§ **问题描述**
请把下面的全部数据逐行原样输出，不做任何改动。

§ **已存储数据**

—————

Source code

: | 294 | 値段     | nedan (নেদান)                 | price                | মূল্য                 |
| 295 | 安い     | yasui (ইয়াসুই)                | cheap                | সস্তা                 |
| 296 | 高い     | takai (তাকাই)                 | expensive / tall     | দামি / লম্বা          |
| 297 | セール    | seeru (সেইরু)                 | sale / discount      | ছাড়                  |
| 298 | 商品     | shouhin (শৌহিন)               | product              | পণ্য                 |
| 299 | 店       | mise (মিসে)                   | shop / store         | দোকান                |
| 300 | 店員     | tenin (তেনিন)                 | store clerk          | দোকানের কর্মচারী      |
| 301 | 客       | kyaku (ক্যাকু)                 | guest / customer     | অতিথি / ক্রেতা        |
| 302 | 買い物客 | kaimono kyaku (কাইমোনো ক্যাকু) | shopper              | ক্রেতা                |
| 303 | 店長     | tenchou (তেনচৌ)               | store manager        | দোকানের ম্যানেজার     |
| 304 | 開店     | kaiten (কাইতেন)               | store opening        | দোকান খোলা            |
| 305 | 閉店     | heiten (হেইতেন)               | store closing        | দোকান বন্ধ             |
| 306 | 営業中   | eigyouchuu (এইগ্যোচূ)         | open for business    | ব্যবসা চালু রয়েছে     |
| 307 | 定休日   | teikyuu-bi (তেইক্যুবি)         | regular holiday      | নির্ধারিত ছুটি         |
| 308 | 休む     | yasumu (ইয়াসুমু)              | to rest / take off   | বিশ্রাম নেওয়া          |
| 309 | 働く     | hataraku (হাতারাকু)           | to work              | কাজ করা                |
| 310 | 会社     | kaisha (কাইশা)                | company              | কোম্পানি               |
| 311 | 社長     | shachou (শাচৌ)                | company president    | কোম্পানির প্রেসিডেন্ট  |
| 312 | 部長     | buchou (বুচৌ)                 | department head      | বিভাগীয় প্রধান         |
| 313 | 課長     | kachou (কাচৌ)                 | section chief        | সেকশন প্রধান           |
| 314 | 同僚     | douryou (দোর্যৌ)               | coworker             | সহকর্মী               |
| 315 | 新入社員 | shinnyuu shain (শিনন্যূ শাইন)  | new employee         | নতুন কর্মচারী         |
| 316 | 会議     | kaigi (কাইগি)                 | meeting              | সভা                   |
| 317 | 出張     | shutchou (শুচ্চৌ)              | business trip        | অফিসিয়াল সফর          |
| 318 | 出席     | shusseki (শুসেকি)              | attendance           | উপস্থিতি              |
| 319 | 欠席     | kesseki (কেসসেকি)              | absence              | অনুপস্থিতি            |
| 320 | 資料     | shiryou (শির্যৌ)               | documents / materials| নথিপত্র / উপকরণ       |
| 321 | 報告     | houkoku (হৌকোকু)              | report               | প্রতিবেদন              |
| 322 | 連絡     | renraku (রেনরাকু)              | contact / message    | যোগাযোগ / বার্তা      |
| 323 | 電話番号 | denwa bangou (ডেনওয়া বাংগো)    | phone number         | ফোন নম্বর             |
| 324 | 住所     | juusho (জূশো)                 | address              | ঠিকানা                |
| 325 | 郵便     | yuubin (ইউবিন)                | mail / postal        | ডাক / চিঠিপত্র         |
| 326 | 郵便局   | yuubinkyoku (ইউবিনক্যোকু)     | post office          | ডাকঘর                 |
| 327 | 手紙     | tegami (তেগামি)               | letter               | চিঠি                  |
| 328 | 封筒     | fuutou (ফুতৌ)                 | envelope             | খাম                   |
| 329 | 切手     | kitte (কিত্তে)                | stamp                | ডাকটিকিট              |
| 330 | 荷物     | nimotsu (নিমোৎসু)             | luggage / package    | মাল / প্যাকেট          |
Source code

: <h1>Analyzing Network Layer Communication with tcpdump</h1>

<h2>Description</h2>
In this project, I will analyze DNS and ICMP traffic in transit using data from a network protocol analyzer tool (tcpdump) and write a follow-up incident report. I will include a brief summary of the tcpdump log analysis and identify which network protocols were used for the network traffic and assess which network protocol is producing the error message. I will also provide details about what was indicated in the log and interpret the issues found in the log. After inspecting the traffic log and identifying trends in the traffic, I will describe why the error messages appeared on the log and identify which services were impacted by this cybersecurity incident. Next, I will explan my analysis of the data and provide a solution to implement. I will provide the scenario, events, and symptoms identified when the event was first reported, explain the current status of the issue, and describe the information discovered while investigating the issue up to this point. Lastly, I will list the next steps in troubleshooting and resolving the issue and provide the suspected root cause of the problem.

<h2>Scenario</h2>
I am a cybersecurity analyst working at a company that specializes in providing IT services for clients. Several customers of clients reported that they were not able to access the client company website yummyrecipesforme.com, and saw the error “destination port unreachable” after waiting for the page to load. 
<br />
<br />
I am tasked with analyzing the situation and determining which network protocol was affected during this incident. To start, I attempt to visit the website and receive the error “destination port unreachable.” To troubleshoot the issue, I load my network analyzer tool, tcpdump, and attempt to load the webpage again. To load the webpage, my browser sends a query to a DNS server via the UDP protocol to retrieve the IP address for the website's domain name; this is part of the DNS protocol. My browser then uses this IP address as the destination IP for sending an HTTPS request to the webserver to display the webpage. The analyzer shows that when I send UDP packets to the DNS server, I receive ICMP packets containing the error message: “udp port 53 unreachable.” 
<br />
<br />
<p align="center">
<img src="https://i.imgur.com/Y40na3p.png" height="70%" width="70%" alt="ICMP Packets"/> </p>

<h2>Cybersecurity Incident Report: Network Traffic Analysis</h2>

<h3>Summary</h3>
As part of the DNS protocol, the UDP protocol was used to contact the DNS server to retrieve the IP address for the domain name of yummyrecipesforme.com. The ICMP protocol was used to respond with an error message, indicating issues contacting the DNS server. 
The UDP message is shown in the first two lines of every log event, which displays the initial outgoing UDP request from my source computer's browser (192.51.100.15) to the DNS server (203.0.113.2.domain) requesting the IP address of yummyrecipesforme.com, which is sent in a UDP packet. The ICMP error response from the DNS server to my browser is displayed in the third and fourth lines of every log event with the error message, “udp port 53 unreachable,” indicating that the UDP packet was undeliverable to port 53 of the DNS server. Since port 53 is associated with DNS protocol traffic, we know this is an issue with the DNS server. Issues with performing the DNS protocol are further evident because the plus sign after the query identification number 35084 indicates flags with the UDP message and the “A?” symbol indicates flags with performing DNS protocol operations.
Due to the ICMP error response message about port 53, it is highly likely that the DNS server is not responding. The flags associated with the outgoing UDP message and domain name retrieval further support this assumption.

—————

§ **输出结果**
Source code

: | 294 | 値段     | nedan (নেদান)                 | price                | মূল্য                 |
| 295 | 安い     | yasui (ইয়াসুই)                | cheap                | সস্তা                 |
| 296 | 高い     | takai (তাকাই)                 | expensive / tall     | দামি / লম্বা          |
| 297 | セール    | seeru (সেইরু)                 | sale / discount      | ছাড়                  |
| 298 | 商品     | shouhin (শৌহিন)               | product              | পণ্য                 |
| 299 | 店       | mise (মিসে)                   | shop / store         | দোকান                |
| 300 | 店員     | tenin (তেনিন)                 | store clerk          | দোকানের কর্মচারী      |
| 301 | 客       | kyaku (ক্যাকু)                 | guest / customer     | অতিথি / ক্রেতা        |
| 302 | 買い物客 | kaimono kyaku (কাইমোনো ক্যাকু) | shopper              | ক্রেতা                |
| 303 | 店長     | tenchou (তেনচৌ)               | store manager        | দোকানের ম্যানেজার     |
| 304 | 開店     | kaiten (কাইতেন)               | store opening        | দোকান খোলা            |
| 305 | 閉店     | heiten (হেইতেন)               | store closing        | দোকান বন্ধ             |
| 306 | 営業中   | eigyouchuu (এইগ্যোচূ)         | open for business    | ব্যবসা চালু রয়েছে     |
| 307 | 定休日   | teikyuu-bi (তেইক্যুবি)         | regular holiday      | নির্ধারিত ছুটি         |
| 308 | 休む     | yasumu (ইয়াসুমু)              | to rest / take off   | বিশ্রাম নেওয়া          |
| 309 | 働く     | hataraku (হাতারাকু)           | to work              | কাজ করা                |
| 310 | 会社     | kaisha (কাইশা)                | company              | কোম্পানি               |
| 311 | 社長     | shachou (শাচৌ)                | company president    | কোম্পানির প্রেসিডেন্ট  |
| 312 | 部長     | buchou (বুচৌ)                 | department head      | বিভাগীয় প্রধান         |
| 313 | 課長     | kachou (কাচৌ)                 | section chief        | সেকশন প্রধান           |
| 314 | 同僚     | douryou (দোর্যৌ)               | coworker             | সহকর্মী               |
| 315 | 新入社員 | shinnyuu shain (শিনন্যূ শাইন)  | new employee         | নতুন কর্মচারী         |
| 316 | 会議     | kaigi (কাইগি)                 | meeting              | সভা                   |
| 317 | 出張     | shutchou (শুচ্চৌ)              | business trip        | অফিসিয়াল সফর          |
| 318 | 出席     | shusseki (শুসেকি)              | attendance           | উপস্থিতি              |
| 319 | 欠席     | kesseki (কেসসেকি)              | absence              | অনুপস্থিতি            |
| 320 | 資料     | shiryou (শির্যৌ)               | documents / materials| নথিপত্র / উপকরণ       |
| 321 | 報告     | houkoku (হৌকোকু)              | report               | প্রতিবেদন              |
| 322 | 連絡     | renraku (রেনরাকু)              | contact / message    | যোগাযোগ / বার্তা      |
| 323 | 電話番号 | denwa bangou (ডেনওয়া বাংগো)    | phone number         | ফোন নম্বর             |
| 324 | 住所     | juusho (জূশো)                 | address              | ঠিকানা                |
| 325 | 郵便     | yuubin (ইউবিন)                | mail / postal        | ডাক / চিঠিপত্র         |
| 326 | 郵便局   | yuubinkyoku (ইউবিনক্যোকু)     | post office          | ডাকঘর                 |
| 327 | 手紙     | tegami (তেগামি)               | letter               | চিঠি                  |
| 328 | 封筒     | fuutou (ফুতৌ)                 | envelope             | খাম                   |
| 329 | 切手     | kitte (কিত্তে)                | stamp                | ডাকটিকিট              |
| 330 | 荷物     | nimotsu (নিমোৎসু)             | luggage / package    | মাল / প্যাকেট          |
Source code

: <h1>Analyzing Network Layer Communication with tcpdump</h1>

<h2>Description</h2>
In this project, I will analyze DNS and ICMP traffic in transit using data from a network protocol analyzer tool (tcpdump) and write a follow-up incident report. I will include a brief summary of the tcpdump log analysis and identify which network protocols were used for the network traffic and assess which network protocol is producing the error message. I will also provide details about what was indicated in the log and interpret the issues found in the log. After inspecting the traffic log and identifying trends in the traffic, I will describe why the error messages appeared on the log and identify which services were impacted by this cybersecurity incident. Next, I will explan my analysis of the data and provide a solution to implement. I will provide the scenario, events, and symptoms identified when the event was first reported, explain the current status of the issue, and describe the information discovered while investigating the issue up to this point. Lastly, I will list the next steps in troubleshooting and resolving the issue and provide the suspected root cause of the problem.

<h2>Scenario</h2>
I am a cybersecurity analyst working at a company that specializes in providing IT services for clients. Several customers of clients reported that they were not able to access the client company website yummyrecipesforme.com, and saw the error “destination port unreachable” after waiting for the page to load. 
<br />
<br />
I am tasked with analyzing the situation and determining which network protocol was affected during this incident. To start, I attempt to visit the website and receive the error “destination port unreachable.” To troubleshoot the issue, I load my network analyzer tool, tcpdump, and attempt to load the webpage again. To load the webpage, my browser sends a query to a DNS server via the UDP protocol to retrieve the IP address for the website's domain name; this is part of the DNS protocol. My browser then uses this IP address as the destination IP for sending an HTTPS request to the webserver to display the webpage. The analyzer shows that when I send UDP packets to the DNS server, I receive ICMP packets containing the error message: “udp port 53 unreachable.” 
<br />
<br />
<p align="center">
<img src="https://i.imgur.com/Y40na3p.png" height="70%" width="70%" alt="ICMP Packets"/> </p>

<h2>Cybersecurity Incident Report: Network Traffic Analysis</h2>

<h3>Summary</h3>
As part of the DNS protocol, the UDP protocol was used to contact the DNS server to retrieve the IP address for the domain name of yummyrecipesforme.com. The ICMP protocol was used to respond with an error message, indicating issues contacting the DNS server. 
The UDP message is shown in the first two lines of every log event, which displays the initial outgoing UDP request from my source computer's browser (192.51.100.15) to the DNS server (203.0.113.2.domain) requesting the IP address of yummyrecipesforme.com, which is sent in a UDP packet. The ICMP error response from the DNS server to my browser is displayed in the third and fourth lines of every log event with the error message, “udp port 53 unreachable,” indicating that the UDP packet was undeliverable to port 53 of the DNS server. Since port 53 is associated with DNS protocol traffic, we know this is an issue with the DNS server. Issues with performing the DNS protocol are further evident because the plus sign after the query identification number 35084 indicates flags with the UDP message and the “A?” symbol indicates flags with performing DNS protocol operations.
Due to the ICMP error response message about port 53, it is highly likely that the DNS server is not responding. The flags associated with the outgoing UDP message and domain name retrieval further support this assumption.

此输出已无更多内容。